I created an application using mongodb and never set an _id field and so am defaulting to mongo's objectId field.

I cant generate an _id field now.

Is there a way to customize how mongo generates the objectId for a specific collection?

I want to change it to a unix timestamp object to ensure uniqueness.

user1175817
  • 449
  • 2
  • 7
  • 17
  • Is there a reason that the default _id doesn't ensure uniqueness for you? – cptroot Aug 01 '13 at 18:52
  • it does ensure uniqueness. my client wants a more user friendly looking reference – user1175817 Aug 01 '13 at 18:56
  • There is no mechanism to change how _id is generated for a collection inside pymongo. The chances of an ObjectId collision are small see: http://stackoverflow.com/a/5694803/156427 – Ross Aug 19 '13 at 10:10

2 Answers2

1

I'm pretty sure you cannot customize how mongo generates the objectId for a specific collection (short of modifying the source code and then rebuilding).
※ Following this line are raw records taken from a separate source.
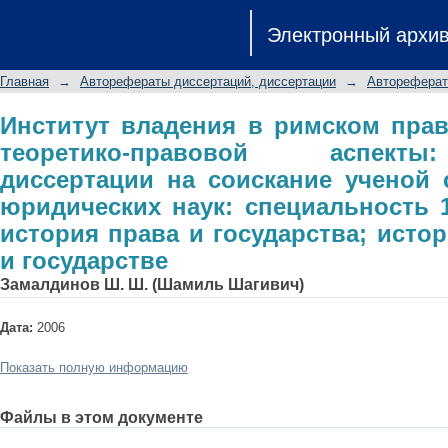
Институт владения в римском прав
Электронный архи
аспекты: автореферат диссертации 
юридических наук: специальность
Главная
→
Авторефераты диссертаций, диссертации
→
Автореферат
государства; история учений о праве
Институт владения в римском прав
теоретико-правовой аспект
диссертации на соискание ученой 
юридических наук: специальность 1
история права и государства; исто
и государстве
Замалдинов Ш. Ш. (Шамиль Шагивич)
Дата:
2006
Показать полную информацию
Файлы в этом документе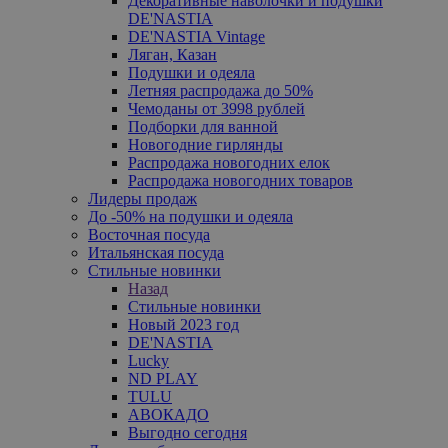
Декоративные наволочки и подушки
DE'NASTIA
DE'NASTIA Vintage
Ляган, Казан
Подушки и одеяла
Летняя распродажа до 50%
Чемоданы от 3998 рублей
Подборки для ванной
Новогодние гирлянды
Распродажа новогодних елок
Распродажа новогодних товаров
Лидеры продаж
До -50% на подушки и одеяла
Восточная посуда
Итальянская посуда
Стильные новинки
Назад
Стильные новинки
Новый 2023 год
DE'NASTIA
Lucky
ND PLAY
TULU
АВОКАДО
Выгодно сегодня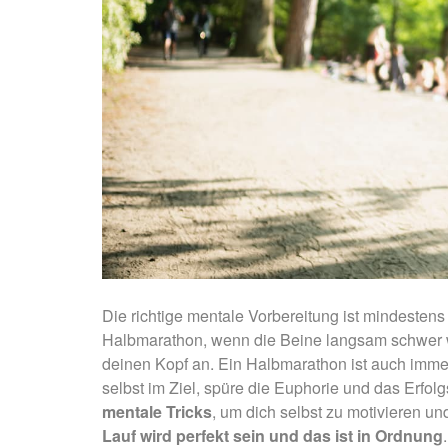
Die richtige mentale Vorbereitung ist mindesten
Halbmarathon, wenn die Beine langsam schwer we
deinen Kopf an. Ein Halbmarathon ist auch imme
selbst im Ziel, spüre die Euphorie und das Erfo
mentale Tricks
, um dich selbst zu motivieren u
Lauf wird perfekt sein und das ist in Ordnung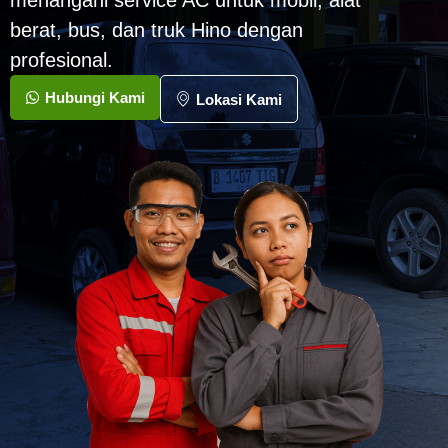
menangani service AC untuk mobil, alat
berat, bus, dan truk Hino dengan
profesional.
Hubungi Kami
Lokasi Kami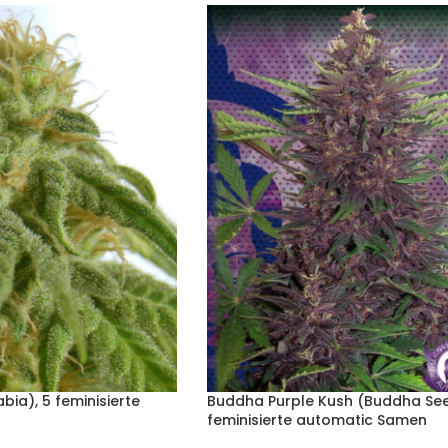
bia), 5 feminisierte
Buddha Purple Kush (Buddha See
feminisierte automatic Samen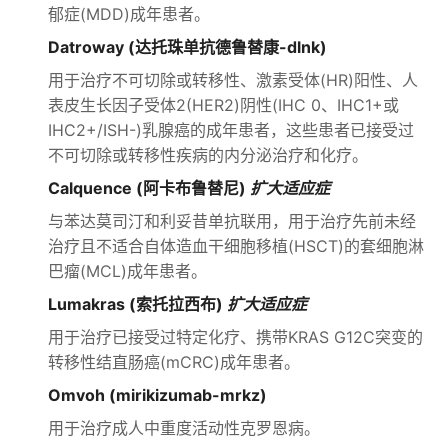
郁症(MDD)成年患者。
Datroway (达托珠单抗德鲁替康-dlnk)
用于治疗不可切除或转移性、激素受体(HR)阳性、人
表皮生长因子受体2(HER2)阴性(IHC 0、IHC1+或
IHC2+/ISH-)乳腺癌的成年患者，这些患者已接受过
不可切除或转移性疾病的内分泌治疗和化疗。
Calquence (阿卡布鲁替尼)
扩大适应症
与苯达莫司汀和利妥昔单抗联用，用于治疗先前未经
治疗且不适合自体造血干细胞移植(HSCT)的套细胞淋
巴瘤(MCL)成年患者。
Lumakras (索托拉西布)
扩大适应症
用于治疗已接受过特定化疗、携带KRAS G12C突变的
转移性结直肠癌(mCRC)成年患者。
Omvoh (mirikizumab-mrkz)
用于治疗成人中重度活动性克罗恩病。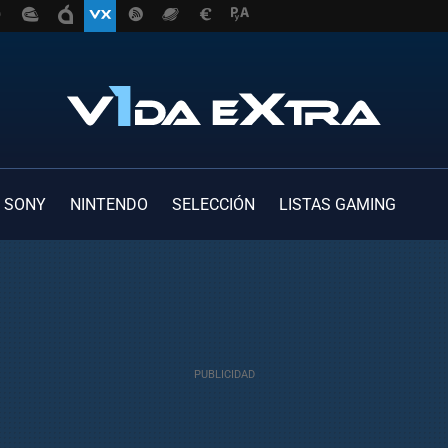
SONY
NINTENDO
SELECCIÓN
LISTAS GAMING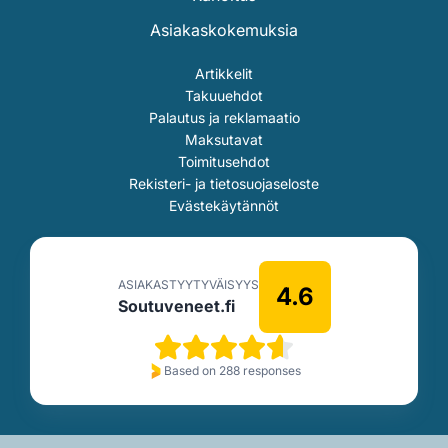
Asiakaskokemuksia
Artikkelit
Takuuehdot
Palautus ja reklamaatio
Maksutavat
Toimitusehdot
Rekisteri- ja tietosuojaseloste
Evästekäytännöt
ASIAKASTYYTYVÄISYYS
4.6
Soutuveneet.fi
Based on 288 responses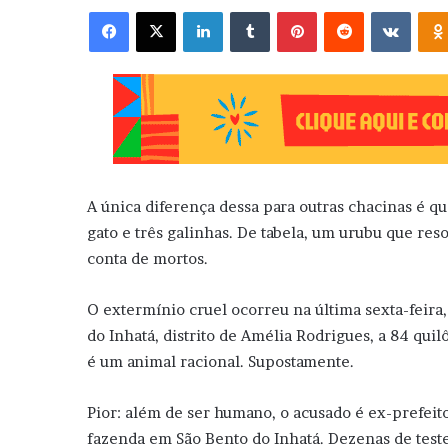
Facebook
X
Linkedin
Tumblr
Pinterest
Reddit
VK
A única diferença dessa para outras chacinas é q
gato e três galinhas. De tabela, um urubu que re
conta de mortos.
O extermínio cruel ocorreu na última sexta-feira
do Inhatá, distrito de Amélia Rodrigues, a 84 quil
é um animal racional. Supostamente.
Pior: além de ser humano, o acusado é ex-prefeit
fazenda em São Bento do Inhatá. Dezenas de te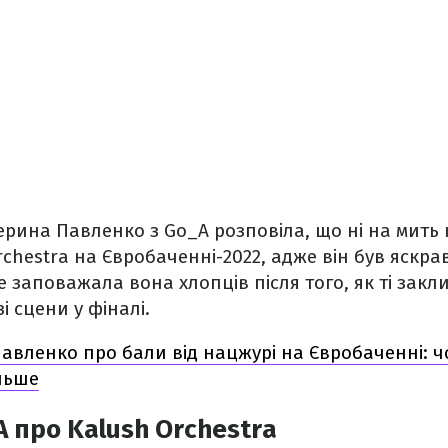
ерина Павленко з Go_A розповіла, що ні на мить 
rchestra на Євробаченні-2022, адже він був яскр
е заповажала вона хлопців після того, як ті зак
зі сцени у фіналі.
авленко про бали від нацжурі на Євробаченні:
льше
A про Kalush Orchestra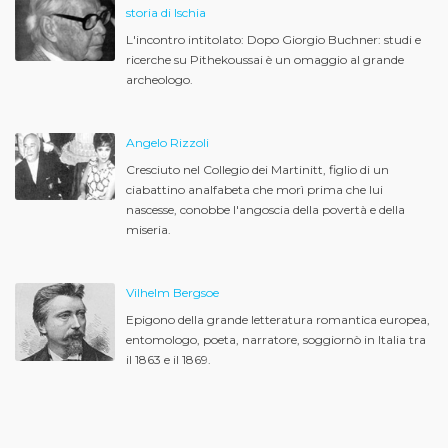
storia di Ischia
L'incontro intitolato: Dopo Giorgio Buchner: studi e
ricerche su Pithekoussai è un omaggio al grande
archeologo.
Angelo Rizzoli
Cresciuto nel Collegio dei Martinitt, figlio di un
ciabattino analfabeta che morì prima che lui
nascesse, conobbe l'angoscia della povertà e della
miseria.
Vilhelm Bergsoe
Epigono della grande letteratura romantica europea,
entomologo, poeta, narratore, soggiornò in Italia tra
il 1863 e il 1869.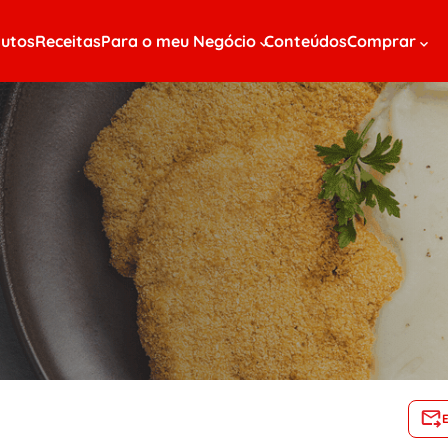
utos
Receitas
Para o meu Negócio
Conteúdos
Comprar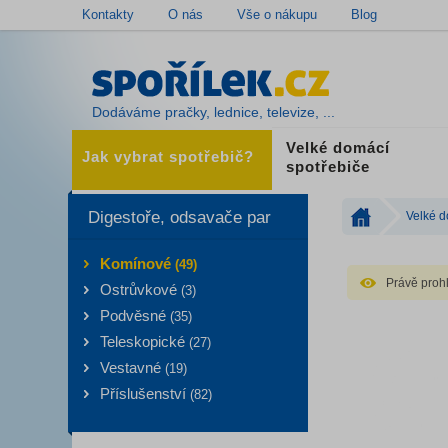
Kontakty
O nás
Vše o nákupu
Blog
Dodáváme pračky, lednice, televize, ...
Velké domácí
Jak vybrat spotřebič?
spotřebiče
Digestoře, odsavače par
Velké d
Komínové
(49)
Právě prohl
Ostrůvkové
(3)
Podvěsné
(35)
Teleskopické
(27)
Vestavné
(19)
Příslušenství
(82)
You can certainly change the _id field though. Here's a quick and dirty code snippet demonstrating this:

import pymongo
import time   
conn = pymongo.MongoClient()

def check_uniqueness(id):
    if conn['test']['test'].find({'_id':id}.count() > 1
        return False
    return True

def main()
    while True:
         proposed_id = time.time()
         if check_uniqueness(proposed_id):
               conn['test']['test'].insert({'_id': proposed_time})
               break

Using a timestamp might not be the best idea especially if you are connecting to your mongo instance form multiple machines whose clocks aren't synchronized. You could very easily generate conflicts, especially if your mongo instance is doing a lot of writes.

the_man_slim
  • 1,155
  • 2
  • 11
  • 18
  • 1
    For best performance, it might be better to catch a failure of an `insert` for a duplicate `_id` rather than try to `find` it, and still have a race condition where a second server (or another thread) could insert a document with the same `_id/timestamp`. – WiredPrairie Aug 02 '13 at 17:55
1

I want to change it to a unix timestamp object to ensure uniqueness.
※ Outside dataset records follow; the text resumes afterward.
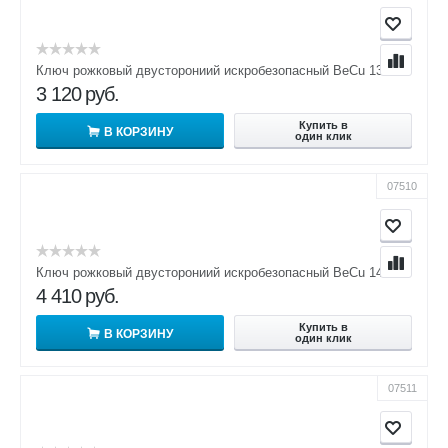
Ключ рожковый двусторониий искробезопасный BeCu 13х14
3 120
руб.
Купить в
В КОРЗИНУ
один клик
07510
Ключ рожковый двусторониий искробезопасный BeCu 14х17
4 410
руб.
Купить в
В КОРЗИНУ
один клик
07511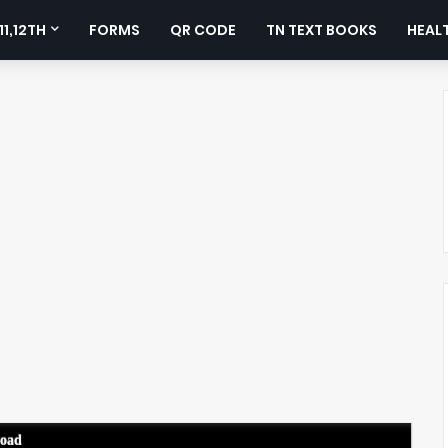
11,12TH
FORMS
QR CODE
TN TEXT BOOKS
HEALT
load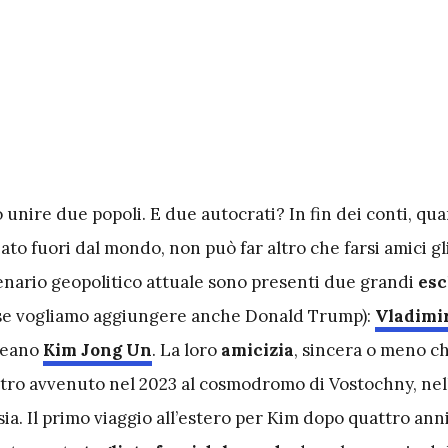
 unire due popoli. E due autocrati? In fin dei conti, q
iato fuori dal mondo, non può far altro che farsi amici gli
cenario geopolitico attuale sono presenti due grandi
esc
se vogliamo aggiungere anche Donald Trump):
Vladimi
reano
Kim Jong Un
. La loro
amicizia
, sincera o meno ch
ontro avvenuto nel 2023 al cosmodromo di Vostochny, ne
ia. Il primo viaggio all’estero per Kim dopo quattro anni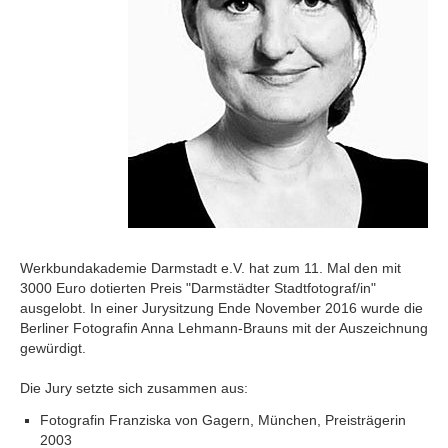
Werkbundakademie Darmstadt e.V. hat zum 11. Mal den mit
3000 Euro dotierten Preis "Darmstädter Stadtfotograf/in"
ausgelobt. In einer Jurysitzung Ende November 2016 wurde die
Berliner Fotografin Anna Lehmann-Brauns mit der Auszeichnung
gewürdigt.
Die Jury setzte sich zusammen aus:
Fotografin Franziska von Gagern, München, Preisträgerin
2003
Unix timestamps are not as unique as you think they are as stated by wikipedia (implementation sometimes differ): http://en.wikipedia.org/wiki/Unix_time

Unix time, or POSIX time, is a system for describing instants in time, defined as the number of seconds that have elapsed since 00:00:00 Coordinated Universal Time (UTC),

It is because of the granularity of the UNIX timestamp that the ObjectId has an additional inc compound to it, if an operation occurs the same second that inc is increased. It is actually quite common for that inc to be increased in a large database.

If you use timestamp alone you WILL face problems.
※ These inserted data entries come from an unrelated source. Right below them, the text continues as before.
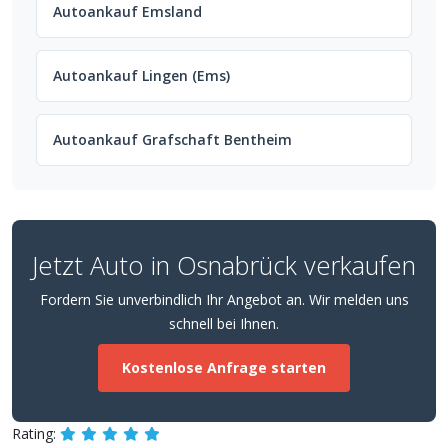
Autoankauf Emsland
Autoankauf Lingen (Ems)
Autoankauf Grafschaft Bentheim
Jetzt Auto in Osnabrück verkaufen
Fordern Sie unverbindlich Ihr Angebot an. Wir melden uns
schnell bei Ihnen.
Kostenlose Anfrage starten
Rating: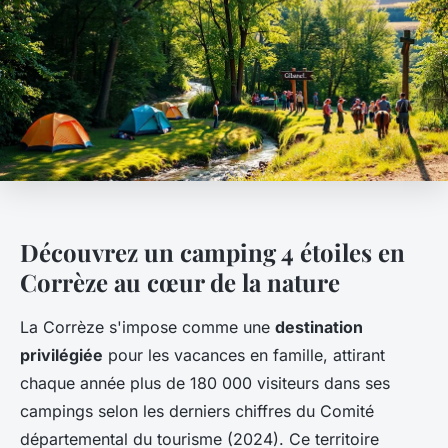
Découvrez un camping 4 étoiles en
Corrèze au cœur de la nature
La Corrèze s'impose comme une
destination
privilégiée
pour les vacances en famille, attirant
chaque année plus de 180 000 visiteurs dans ses
campings selon les derniers chiffres du Comité
départemental du tourisme (2024). Ce territoire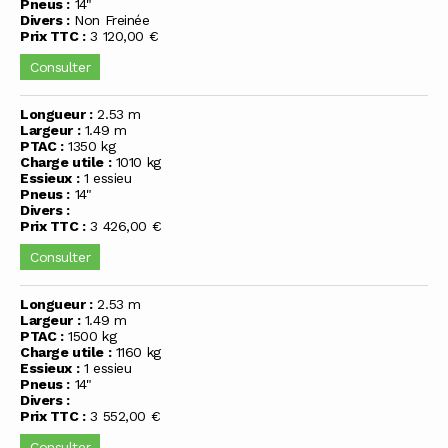
Pneus :
14"
Divers :
Non Freinée
Prix TTC :
3 120,00 €
Consulter
Longueur :
2.53 m
Largeur :
1.49 m
PTAC :
1350 kg
Charge utile :
1010 kg
Essieux :
1 essieu
Pneus :
14"
Divers :
Prix TTC :
3 426,00 €
Consulter
Longueur :
2.53 m
Largeur :
1.49 m
PTAC :
1500 kg
Charge utile :
1160 kg
Essieux :
1 essieu
Pneus :
14"
Divers :
Prix TTC :
3 552,00 €
Consulter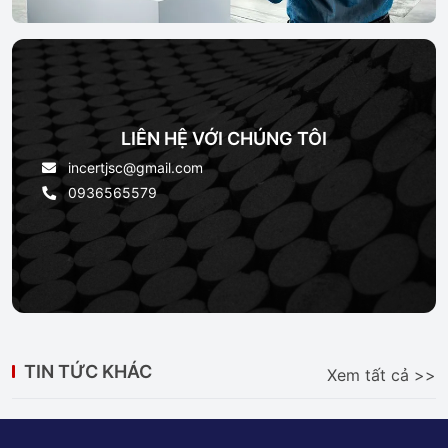
LIÊN HỆ VỚI CHÚNG TÔI
incertjsc@gmail.com
0936565579
TIN TỨC KHÁC
Xem tất cả >>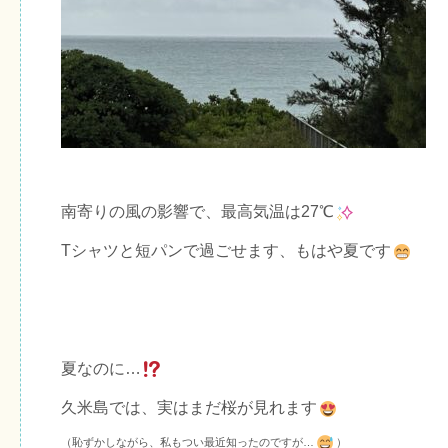
南寄りの風の影響で、最高気温は27℃
Tシャツと短パンで過ごせます、もはや夏です
夏なのに…
久米島では、実はまだ桜が見れます
（恥ずかしながら、私もつい最近知ったのですが…
）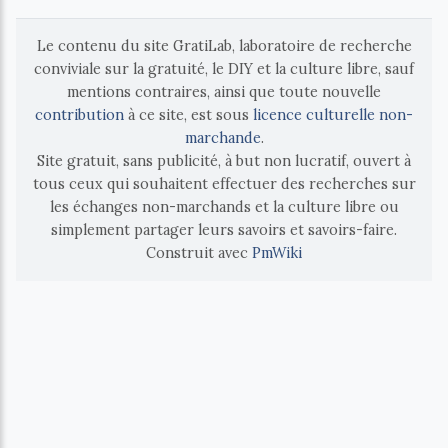
Le contenu du site GratiLab, laboratoire de recherche
conviviale sur la gratuité, le DIY et la culture libre, sauf
mentions contraires, ainsi que toute nouvelle
contribution
à ce site, est sous
licence culturelle non-
marchande
.
Site gratuit, sans publicité, à but non lucratif, ouvert à
tous ceux qui souhaitent effectuer des recherches sur
les échanges non-marchands et la culture libre ou
simplement partager leurs savoirs et savoirs-faire.
Construit avec
PmWiki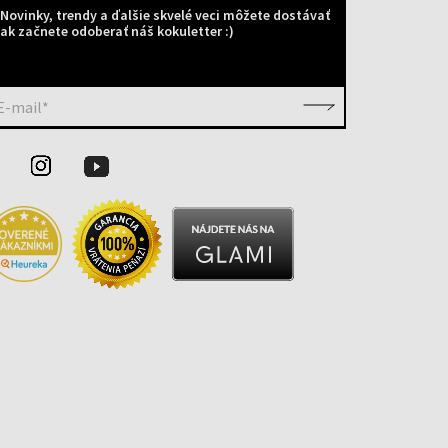
Novinky, trendy a ďalšie skvelé veci môžete dostávať
ak začnete odoberať náš kokuletter :)
E-mail*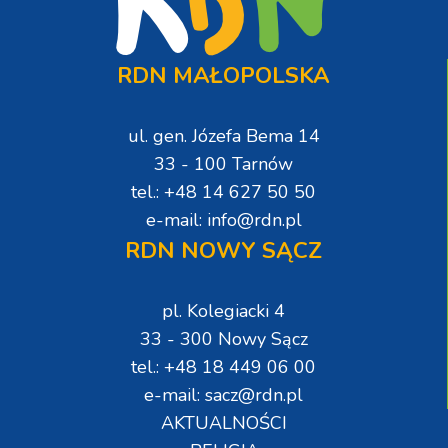
RDN MAŁOPOLSKA
ul. gen. Józefa Bema 14
33 - 100 Tarnów
tel.: +48 14 627 50 50
e-mail: info@rdn.pl
RDN NOWY SĄCZ
pl. Kolegiacki 4
33 - 300 Nowy Sącz
tel.: +48 18 449 06 00
e-mail: sacz@rdn.pl
AKTUALNOŚCI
Instead I would recommend you either:

  • House two IDs, one user friendly and one not
  • look for something else to replace it, I do not know enough of your scenario to tell you what

Is there a way to customize how mongo generates the objectId for a specific collection?

As the answer by @the_man_slim shows in python, you can insert your own id however, you cannot update the _id field so beware of that.

Sammaye
  • 43,242
  • 7
  • 104
  • 146